■ Information supplied
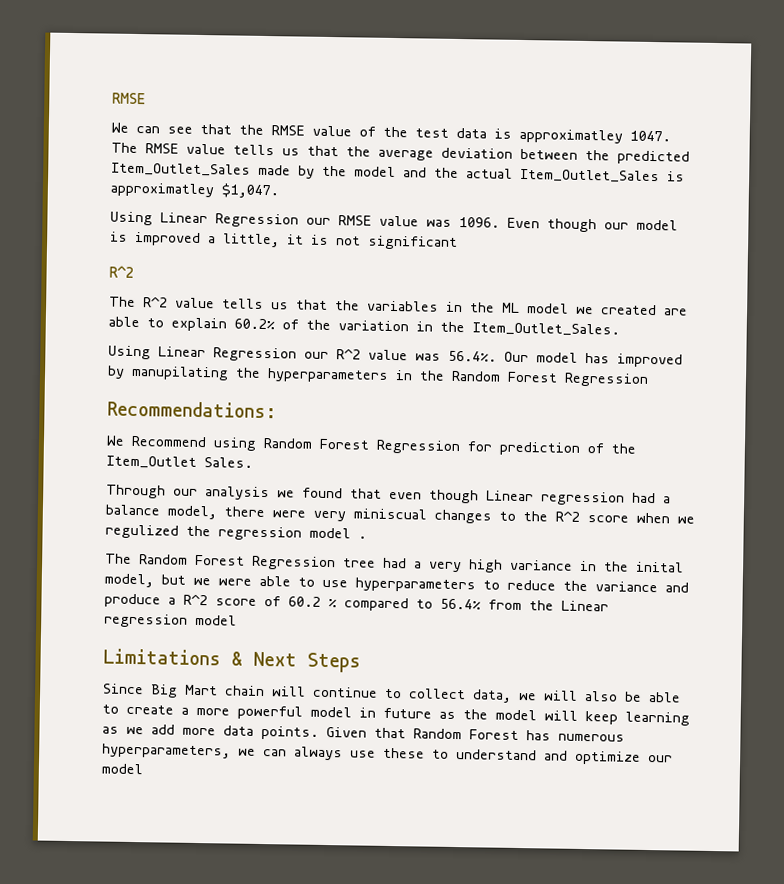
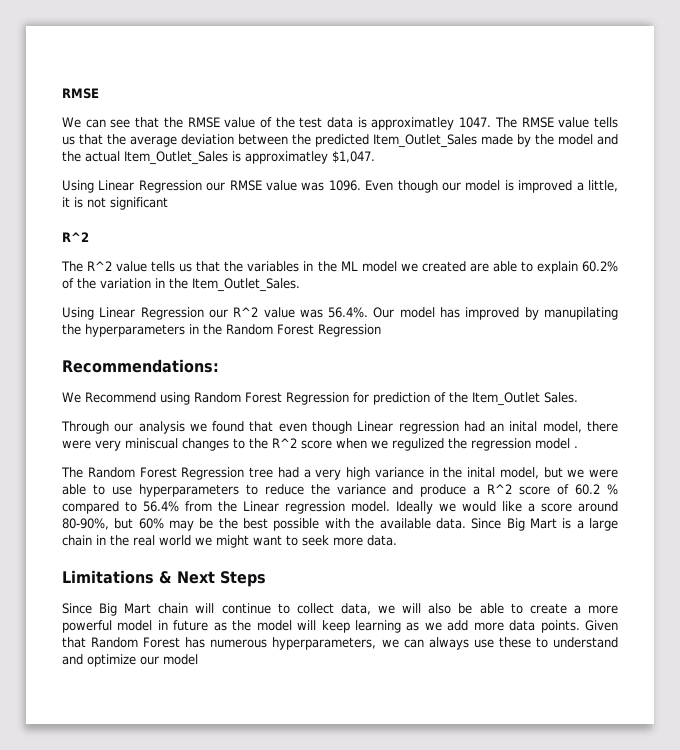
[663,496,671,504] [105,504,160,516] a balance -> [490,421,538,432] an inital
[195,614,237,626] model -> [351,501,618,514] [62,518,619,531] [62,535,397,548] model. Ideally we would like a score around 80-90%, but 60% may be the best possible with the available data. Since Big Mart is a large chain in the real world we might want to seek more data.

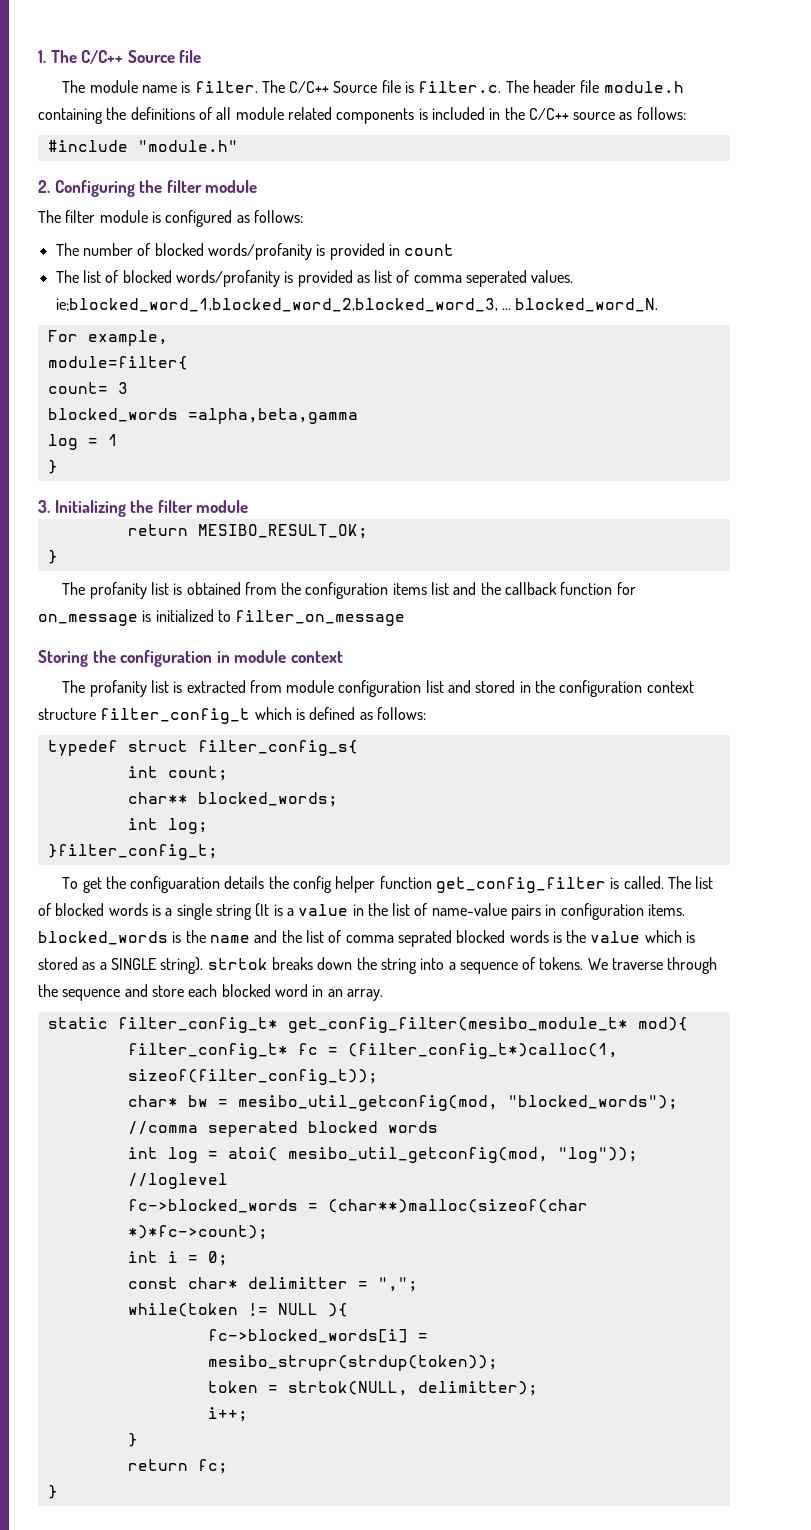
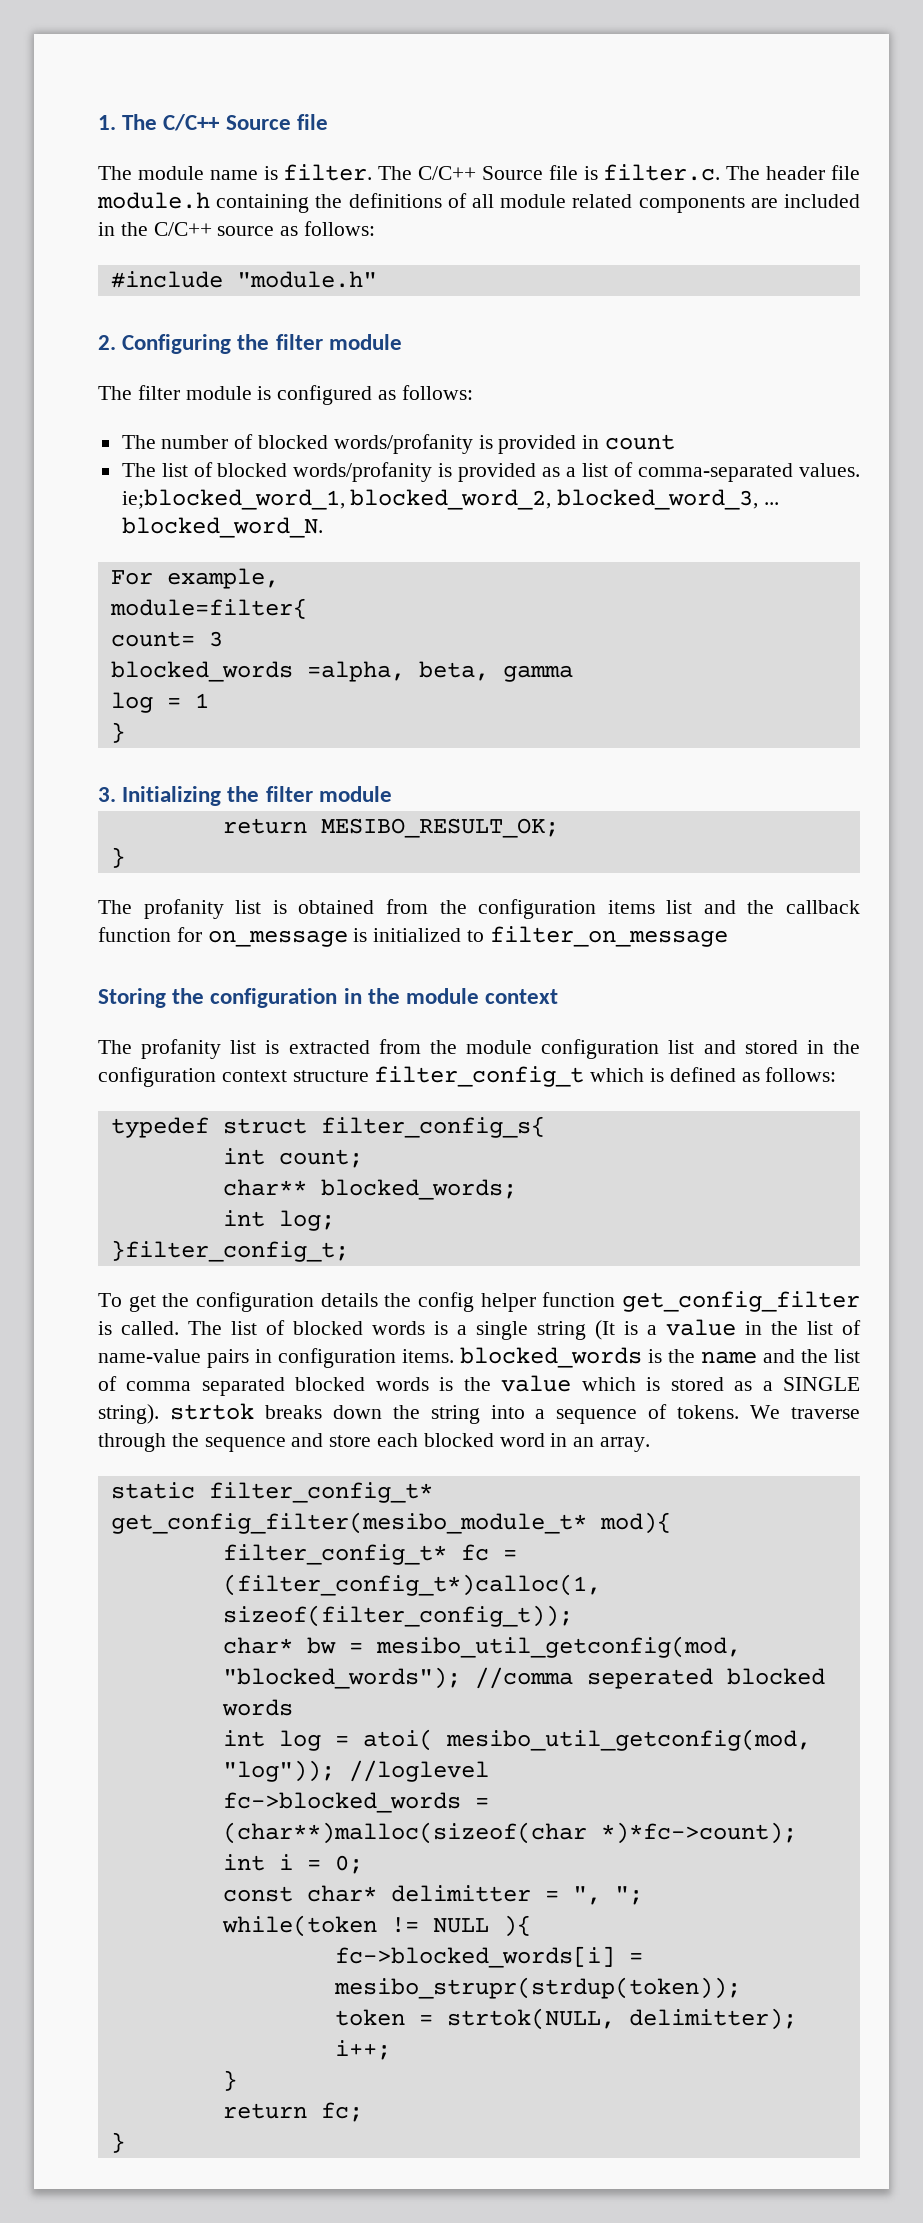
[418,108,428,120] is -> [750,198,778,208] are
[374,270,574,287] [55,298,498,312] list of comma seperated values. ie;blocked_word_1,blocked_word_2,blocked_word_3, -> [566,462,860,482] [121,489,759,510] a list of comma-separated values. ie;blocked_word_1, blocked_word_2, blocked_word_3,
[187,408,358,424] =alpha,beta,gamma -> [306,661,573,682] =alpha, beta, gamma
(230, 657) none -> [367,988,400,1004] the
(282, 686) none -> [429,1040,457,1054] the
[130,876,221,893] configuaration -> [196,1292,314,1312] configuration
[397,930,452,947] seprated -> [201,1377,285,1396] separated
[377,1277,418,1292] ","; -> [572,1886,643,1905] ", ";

■ What you will do
Reproduce every line of the records containing the string "separated".

■ Expected output
[374,270,574,287] [55,298,498,312] list of comma seperated values. ie;blocked_word_1,blocked_word_2,blocked_word_3, -> [566,462,860,482] [121,489,759,510] a list of comma-separated values. ie;blocked_word_1, blocked_word_2, blocked_word_3,
[397,930,452,947] seprated -> [201,1377,285,1396] separated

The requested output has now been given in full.